Dans ce contexte, l'euphorique rapport Teulade sur l'avenir des retraites, adopté à la mi-janvier par le Conseil économique et social (exception faite du Medef et de la CFDT), ne laisse pas d'inquiéter. L'ancien ministre socialiste a en effet trouvé la martingale pour échapper aux remèdes préconisés par le rapport Charpin : la croissance économique. « Un taux de croissance de 3,5 % d'ici à 2040 » permettrait par exemple de « stabiliser le poids des retraites dans le PIB à son niveau actuel sans recul de l'âge médian de cessation d'activité et avec une indexation des retraites sur les salaires », observe-t-il, même s'il reconnaît le caractère quelque peu volontariste de l'hypothèse ainsi avancée. L'heure n'est donc plus aux prédictions alarmistes. Pourquoi porter le fer dans la plaie, et susciter une levée de boucliers, alors que la contrainte de l'urgence se dissipe… au moins momentanément ? Non content d'écarter les mesures Charpin (un allongement à 42,5 ans de la durée de cotisation requise et un alignement des régimes spéciaux sur le régime général des salariés), René Teulade suggère de desserrer le tour de vis imposé aux salariés du privé par la réforme Balladur de 1993.

L'ex-président de la Mutualité française joue aux apprentis sorciers. D'abord parce que l'hypothèse qui sous-tend implicitement son rapport est hautement hasardeuse. Lors de ces vingt dernières années, le seuil des 3,5 % de croissance n'a été franchi qu'à deux reprises, en 1988 et en 1989. Et le reflux de la population active ainsi que le vieillissement des Français risquent, à terme, de peser sur le dynamisme de l'économie : c'est la raison pour laquelle, dans son scénario le plus optimiste, le rapport Charpin n'envisageait possible un tel taux de croissance que jusqu'en 2010.

Ensuite parce que, si la croissance peut contribuer à rendre les mesures correctrices plus indolores, elle ne suffira pas à résoudre le déséquilibre financier résultant du retournement démographique.

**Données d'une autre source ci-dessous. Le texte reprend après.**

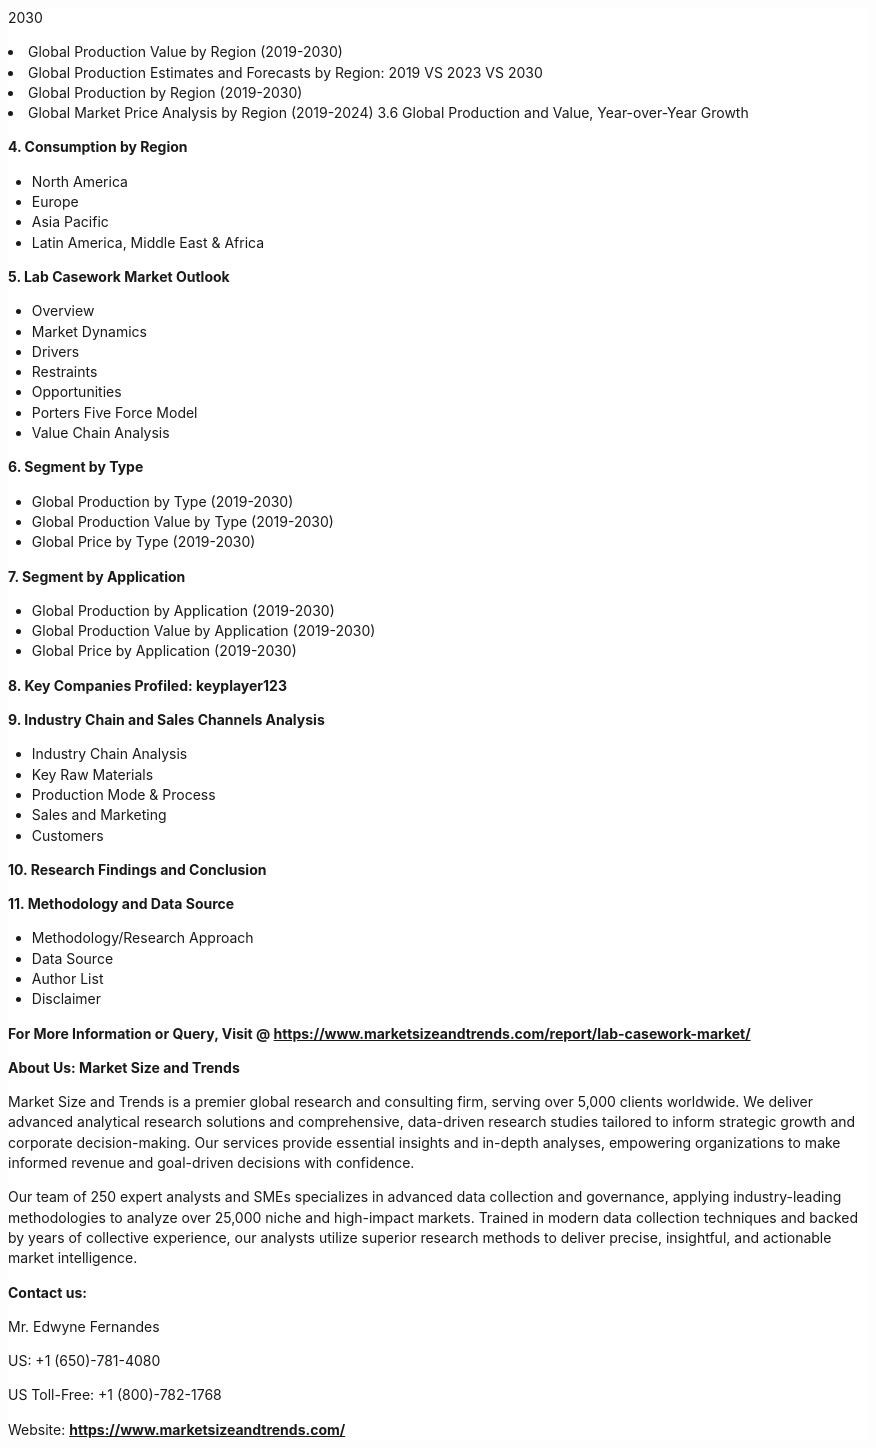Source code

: 2030</li><li>Global Production Value by Region (2019-2030)</li><li>Global Production Estimates and Forecasts by Region: 2019 VS 2023 VS 2030</li><li>Global Production by Region (2019-2030)</li><li>Global Market Price Analysis by Region (2019-2024) 3.6 Global Production and Value, Year-over-Year Growth</li></ul><p><strong>4. Consumption by Region</strong></p><ul><li>North America</li><li>Europe</li><li>Asia Pacific</li><li>Latin America, Middle East &amp; Africa</li></ul><p><strong>5. Lab Casework Market Outlook</strong></p><ul><li>Overview</li><li>Market Dynamics</li><li>Drivers</li><li>Restraints</li><li>Opportunities</li><li>Porters Five Force Model</li><li>Value Chain Analysis&nbsp;</li></ul><p><strong>6. Segment by Type</strong></p><ul><li>Global Production by Type (2019-2030)</li><li>Global Production Value by Type (2019-2030)</li><li>Global Price by Type (2019-2030)</li></ul><p><strong>7. Segment by Application</strong></p><ul><li>Global Production by Application (2019-2030)</li><li>Global Production Value by Application (2019-2030)</li><li>Global Price by Application (2019-2030)</li></ul><p><strong>8. Key Companies Profiled: keyplayer123</strong></p><p><strong>9. Industry Chain and Sales Channels Analysis</strong></p><ul><li>Industry Chain Analysis</li><li>Key Raw Materials</li><li>Production Mode &amp; Process</li><li>Sales and Marketing</li><li>Customers</li></ul><p><strong>10. Research Findings and Conclusion</strong></p><p><strong>11. Methodology and Data Source</strong></p><ul><li>Methodology/Research Approach</li><li>Data Source</li><li>Author List</li><li>Disclaimer</li></ul></p><p><strong>For More Information or Query, Visit @ <a href="https://www.marketsizeandtrends.com/report/lab-casework-market/">https://www.marketsizeandtrends.com/report/lab-casework-market/</a></strong></p><p><strong>About Us: Market Size and Trends</strong></p><p>Market Size and Trends is a premier global research and consulting firm, serving over 5,000 clients worldwide. We deliver advanced analytical research solutions and comprehensive, data-driven research studies tailored to inform strategic growth and corporate decision-making. Our services provide essential insights and in-depth analyses, empowering organizations to make informed revenue and goal-driven decisions with confidence.</p><p>Our team of 250 expert analysts and SMEs specializes in advanced data collection and governance, applying industry-leading methodologies to analyze over 25,000 niche and high-impact markets. Trained in modern data collection techniques and backed by years of collective experience, our analysts utilize superior research methods to deliver precise, insightful, and actionable market intelligence.</p><p><strong>Contact us:</strong></p><p>Mr. Edwyne Fernandes</p><p>US: +1 (650)-781-4080</p><p>US Toll-Free: +1 (800)-782-1768</p><p>Website: <strong><a href="https://www.marketsizeandtrends.com/">https://www.marketsizeandtrends.com/</a></strong></p>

Dans la meilleure des hypothèses – celle d'un chômage ramené à 3 % de la population active –, le rapport Charpin évaluait le déficit annuel des régimes de retraite à 220 milliards de francs en 2020 et à 600 milliards en 2040. D'ailleurs le rapport du Plan de 1989, signé par un certain… René Teulade, ne disait pas autre chose lorsqu'il affirmait que « la croissance de l'emploi n'est pas susceptible d'assurer, à elle seule, un équilibre spontané du système de retraite », pour en conclure que « des ajustements sont donc inévitables à l'avenir pour équilibrer le système d'assurance vieillesse ». Ce qui le conduisait alors à proposer de relever la durée de cotisation, dans le régime général et les régimes spéciaux du secteur public.

Même frappé du sceau du Conseil économique et social, le déraisonnable rapport Teulade II ne doit pas servir d'alibi au gouvernement pour différer encore l'application des sages conseils du rapport Teulade I.